Work instruction ▸ Rewrite the records from their first line through the line that contains "керамические черепки, которые превратят", replacing every "Dieter" with "Dietrich" and changing nothing else. Return only those lines.

Start of Source information

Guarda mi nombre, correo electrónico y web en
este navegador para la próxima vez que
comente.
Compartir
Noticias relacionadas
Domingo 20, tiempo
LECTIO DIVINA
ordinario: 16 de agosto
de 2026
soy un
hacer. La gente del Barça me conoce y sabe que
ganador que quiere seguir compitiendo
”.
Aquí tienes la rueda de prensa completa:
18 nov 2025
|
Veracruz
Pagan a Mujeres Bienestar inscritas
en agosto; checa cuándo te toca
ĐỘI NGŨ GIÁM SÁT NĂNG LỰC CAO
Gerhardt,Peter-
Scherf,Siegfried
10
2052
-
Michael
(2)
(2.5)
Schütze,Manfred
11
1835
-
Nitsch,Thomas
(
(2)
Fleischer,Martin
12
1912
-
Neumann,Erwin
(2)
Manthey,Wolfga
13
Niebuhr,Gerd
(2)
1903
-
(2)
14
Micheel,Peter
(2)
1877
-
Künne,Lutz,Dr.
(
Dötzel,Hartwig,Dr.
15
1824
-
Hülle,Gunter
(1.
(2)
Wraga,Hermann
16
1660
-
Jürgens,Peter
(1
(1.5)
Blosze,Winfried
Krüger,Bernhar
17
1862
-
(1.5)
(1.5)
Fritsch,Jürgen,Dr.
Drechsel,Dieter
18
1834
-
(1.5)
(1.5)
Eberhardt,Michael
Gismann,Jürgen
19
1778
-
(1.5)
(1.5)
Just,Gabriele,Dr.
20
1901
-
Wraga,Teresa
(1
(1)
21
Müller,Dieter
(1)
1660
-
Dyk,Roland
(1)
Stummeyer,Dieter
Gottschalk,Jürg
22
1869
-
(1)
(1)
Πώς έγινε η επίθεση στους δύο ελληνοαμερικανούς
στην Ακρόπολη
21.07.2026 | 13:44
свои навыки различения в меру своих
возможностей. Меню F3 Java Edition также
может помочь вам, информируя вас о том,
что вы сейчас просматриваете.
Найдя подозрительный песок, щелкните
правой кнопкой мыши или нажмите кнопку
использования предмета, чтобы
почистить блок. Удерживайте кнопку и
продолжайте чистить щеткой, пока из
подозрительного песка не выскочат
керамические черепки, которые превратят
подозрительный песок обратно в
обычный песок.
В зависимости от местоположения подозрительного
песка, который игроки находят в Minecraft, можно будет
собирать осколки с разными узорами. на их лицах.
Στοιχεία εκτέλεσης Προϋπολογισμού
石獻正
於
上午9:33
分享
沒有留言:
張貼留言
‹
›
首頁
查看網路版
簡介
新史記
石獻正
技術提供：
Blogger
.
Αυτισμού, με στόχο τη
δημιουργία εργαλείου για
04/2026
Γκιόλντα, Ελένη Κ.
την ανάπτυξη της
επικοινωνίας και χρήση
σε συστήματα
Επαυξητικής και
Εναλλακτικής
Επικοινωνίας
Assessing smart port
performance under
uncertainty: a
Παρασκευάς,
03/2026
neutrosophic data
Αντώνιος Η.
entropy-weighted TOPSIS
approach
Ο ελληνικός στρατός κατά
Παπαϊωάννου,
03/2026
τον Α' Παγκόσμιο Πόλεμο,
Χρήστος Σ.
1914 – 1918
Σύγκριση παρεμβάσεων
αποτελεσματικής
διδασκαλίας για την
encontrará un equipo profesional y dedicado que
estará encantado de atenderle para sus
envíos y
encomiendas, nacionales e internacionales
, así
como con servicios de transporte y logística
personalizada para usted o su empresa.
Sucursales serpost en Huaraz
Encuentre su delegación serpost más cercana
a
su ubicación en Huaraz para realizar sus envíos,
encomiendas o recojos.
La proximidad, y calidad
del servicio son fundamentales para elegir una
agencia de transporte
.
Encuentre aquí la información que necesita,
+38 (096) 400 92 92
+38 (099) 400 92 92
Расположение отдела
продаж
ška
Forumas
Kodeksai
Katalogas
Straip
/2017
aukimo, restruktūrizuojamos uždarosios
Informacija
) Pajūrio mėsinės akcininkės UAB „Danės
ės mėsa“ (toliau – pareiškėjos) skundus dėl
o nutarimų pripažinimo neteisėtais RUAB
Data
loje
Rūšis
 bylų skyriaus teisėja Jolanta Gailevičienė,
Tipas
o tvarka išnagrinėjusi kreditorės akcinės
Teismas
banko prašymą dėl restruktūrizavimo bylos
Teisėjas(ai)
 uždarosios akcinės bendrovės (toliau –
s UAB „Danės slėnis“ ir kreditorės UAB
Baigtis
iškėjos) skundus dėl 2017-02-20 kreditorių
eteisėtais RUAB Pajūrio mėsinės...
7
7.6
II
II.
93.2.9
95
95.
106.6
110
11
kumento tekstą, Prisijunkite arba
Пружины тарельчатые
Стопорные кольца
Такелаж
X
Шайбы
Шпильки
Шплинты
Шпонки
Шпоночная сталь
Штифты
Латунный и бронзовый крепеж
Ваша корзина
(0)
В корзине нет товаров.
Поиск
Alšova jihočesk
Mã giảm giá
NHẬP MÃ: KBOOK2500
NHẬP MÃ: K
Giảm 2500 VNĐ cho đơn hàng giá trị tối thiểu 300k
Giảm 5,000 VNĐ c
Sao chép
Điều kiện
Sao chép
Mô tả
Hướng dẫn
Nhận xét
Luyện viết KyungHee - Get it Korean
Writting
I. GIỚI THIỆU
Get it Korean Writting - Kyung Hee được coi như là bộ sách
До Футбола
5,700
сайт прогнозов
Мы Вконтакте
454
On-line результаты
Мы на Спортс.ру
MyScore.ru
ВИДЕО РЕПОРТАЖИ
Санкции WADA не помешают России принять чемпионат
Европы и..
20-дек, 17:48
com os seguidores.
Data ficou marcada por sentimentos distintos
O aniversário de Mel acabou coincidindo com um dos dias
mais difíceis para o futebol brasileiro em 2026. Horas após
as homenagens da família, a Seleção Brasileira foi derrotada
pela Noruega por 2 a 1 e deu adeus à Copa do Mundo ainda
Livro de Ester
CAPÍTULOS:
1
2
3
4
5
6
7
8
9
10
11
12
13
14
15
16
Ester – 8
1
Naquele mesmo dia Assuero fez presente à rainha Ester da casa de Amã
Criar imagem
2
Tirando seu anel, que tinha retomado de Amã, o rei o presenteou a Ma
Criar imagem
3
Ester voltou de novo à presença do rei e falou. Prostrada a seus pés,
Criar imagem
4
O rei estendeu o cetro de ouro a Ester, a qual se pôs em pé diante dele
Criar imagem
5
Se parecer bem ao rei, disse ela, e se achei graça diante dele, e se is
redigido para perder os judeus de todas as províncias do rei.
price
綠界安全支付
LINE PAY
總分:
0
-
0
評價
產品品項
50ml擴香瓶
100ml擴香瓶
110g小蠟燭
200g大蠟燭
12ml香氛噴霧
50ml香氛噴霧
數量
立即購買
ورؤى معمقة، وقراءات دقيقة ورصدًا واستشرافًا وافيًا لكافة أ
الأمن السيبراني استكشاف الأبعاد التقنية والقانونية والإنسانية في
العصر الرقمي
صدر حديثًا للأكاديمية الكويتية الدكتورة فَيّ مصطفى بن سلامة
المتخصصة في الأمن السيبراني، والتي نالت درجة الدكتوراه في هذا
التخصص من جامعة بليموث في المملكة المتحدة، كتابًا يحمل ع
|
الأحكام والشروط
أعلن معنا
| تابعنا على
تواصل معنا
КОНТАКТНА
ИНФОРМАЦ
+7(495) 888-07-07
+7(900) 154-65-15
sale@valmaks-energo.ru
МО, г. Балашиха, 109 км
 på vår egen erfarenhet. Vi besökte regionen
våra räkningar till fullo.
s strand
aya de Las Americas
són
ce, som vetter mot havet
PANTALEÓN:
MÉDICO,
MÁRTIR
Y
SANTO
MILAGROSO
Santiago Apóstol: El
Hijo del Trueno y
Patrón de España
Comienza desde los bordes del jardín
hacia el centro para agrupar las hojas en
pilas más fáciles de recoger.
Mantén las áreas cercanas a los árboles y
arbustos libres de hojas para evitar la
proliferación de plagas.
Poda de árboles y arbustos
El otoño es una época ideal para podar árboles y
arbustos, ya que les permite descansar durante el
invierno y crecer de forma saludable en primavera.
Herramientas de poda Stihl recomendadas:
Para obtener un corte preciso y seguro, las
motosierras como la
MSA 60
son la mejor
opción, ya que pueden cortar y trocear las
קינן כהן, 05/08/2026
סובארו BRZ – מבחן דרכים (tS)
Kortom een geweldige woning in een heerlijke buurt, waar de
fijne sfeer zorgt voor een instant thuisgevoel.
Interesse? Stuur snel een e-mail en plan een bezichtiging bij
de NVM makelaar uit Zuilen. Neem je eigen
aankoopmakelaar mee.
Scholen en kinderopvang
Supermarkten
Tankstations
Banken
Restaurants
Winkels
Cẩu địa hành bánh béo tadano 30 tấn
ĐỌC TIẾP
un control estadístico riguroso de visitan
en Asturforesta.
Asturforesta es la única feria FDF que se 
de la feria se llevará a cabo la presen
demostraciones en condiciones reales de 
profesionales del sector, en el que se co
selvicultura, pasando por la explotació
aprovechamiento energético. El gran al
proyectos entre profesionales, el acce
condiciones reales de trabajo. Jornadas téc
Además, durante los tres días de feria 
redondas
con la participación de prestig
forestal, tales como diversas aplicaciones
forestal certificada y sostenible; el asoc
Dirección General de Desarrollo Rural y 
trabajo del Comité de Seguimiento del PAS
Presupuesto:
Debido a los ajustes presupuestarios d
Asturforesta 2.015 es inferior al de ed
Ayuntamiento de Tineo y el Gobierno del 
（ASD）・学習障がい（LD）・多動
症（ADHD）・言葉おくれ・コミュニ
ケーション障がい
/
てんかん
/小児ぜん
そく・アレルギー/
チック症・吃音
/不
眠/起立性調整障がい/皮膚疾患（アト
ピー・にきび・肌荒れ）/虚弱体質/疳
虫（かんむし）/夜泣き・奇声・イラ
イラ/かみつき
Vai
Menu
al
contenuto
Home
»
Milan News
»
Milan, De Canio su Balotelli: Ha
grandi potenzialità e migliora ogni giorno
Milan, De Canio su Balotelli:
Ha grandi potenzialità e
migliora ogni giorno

End of Source information

Your solution ▸
Guarda mi nombre, correo electrónico y web en
este navegador para la próxima vez que
comente.
Compartir
Noticias relacionadas
Domingo 20, tiempo
LECTIO DIVINA
ordinario: 16 de agosto
de 2026
soy un
hacer. La gente del Barça me conoce y sabe que
ganador que quiere seguir compitiendo
”.
Aquí tienes la rueda de prensa completa:
18 nov 2025
|
Veracruz
Pagan a Mujeres Bienestar inscritas
en agosto; checa cuándo te toca
ĐỘI NGŨ GIÁM SÁT NĂNG LỰC CAO
Gerhardt,Peter-
Scherf,Siegfried
10
2052
-
Michael
(2)
(2.5)
Schütze,Manfred
11
1835
-
Nitsch,Thomas
(
(2)
Fleischer,Martin
12
1912
-
Neumann,Erwin
(2)
Manthey,Wolfga
13
Niebuhr,Gerd
(2)
1903
-
(2)
14
Micheel,Peter
(2)
1877
-
Künne,Lutz,Dr.
(
Dötzel,Hartwig,Dr.
15
1824
-
Hülle,Gunter
(1.
(2)
Wraga,Hermann
16
1660
-
Jürgens,Peter
(1
(1.5)
Blosze,Winfried
Krüger,Bernhar
17
1862
-
(1.5)
(1.5)
Fritsch,Jürgen,Dr.
Drechsel,Dietrich
18
1834
-
(1.5)
(1.5)
Eberhardt,Michael
Gismann,Jürgen
19
1778
-
(1.5)
(1.5)
Just,Gabriele,Dr.
20
1901
-
Wraga,Teresa
(1
(1)
21
Müller,Dietrich
(1)
1660
-
Dyk,Roland
(1)
Stummeyer,Dietrich
Gottschalk,Jürg
22
1869
-
(1)
(1)
Πώς έγινε η επίθεση στους δύο ελληνοαμερικανούς
στην Ακρόπολη
21.07.2026 | 13:44
свои навыки различения в меру своих
возможностей. Меню F3 Java Edition также
может помочь вам, информируя вас о том,
что вы сейчас просматриваете.
Найдя подозрительный песок, щелкните
правой кнопкой мыши или нажмите кнопку
использования предмета, чтобы
почистить блок. Удерживайте кнопку и
продолжайте чистить щеткой, пока из
подозрительного песка не выскочат
керамические черепки, которые превратят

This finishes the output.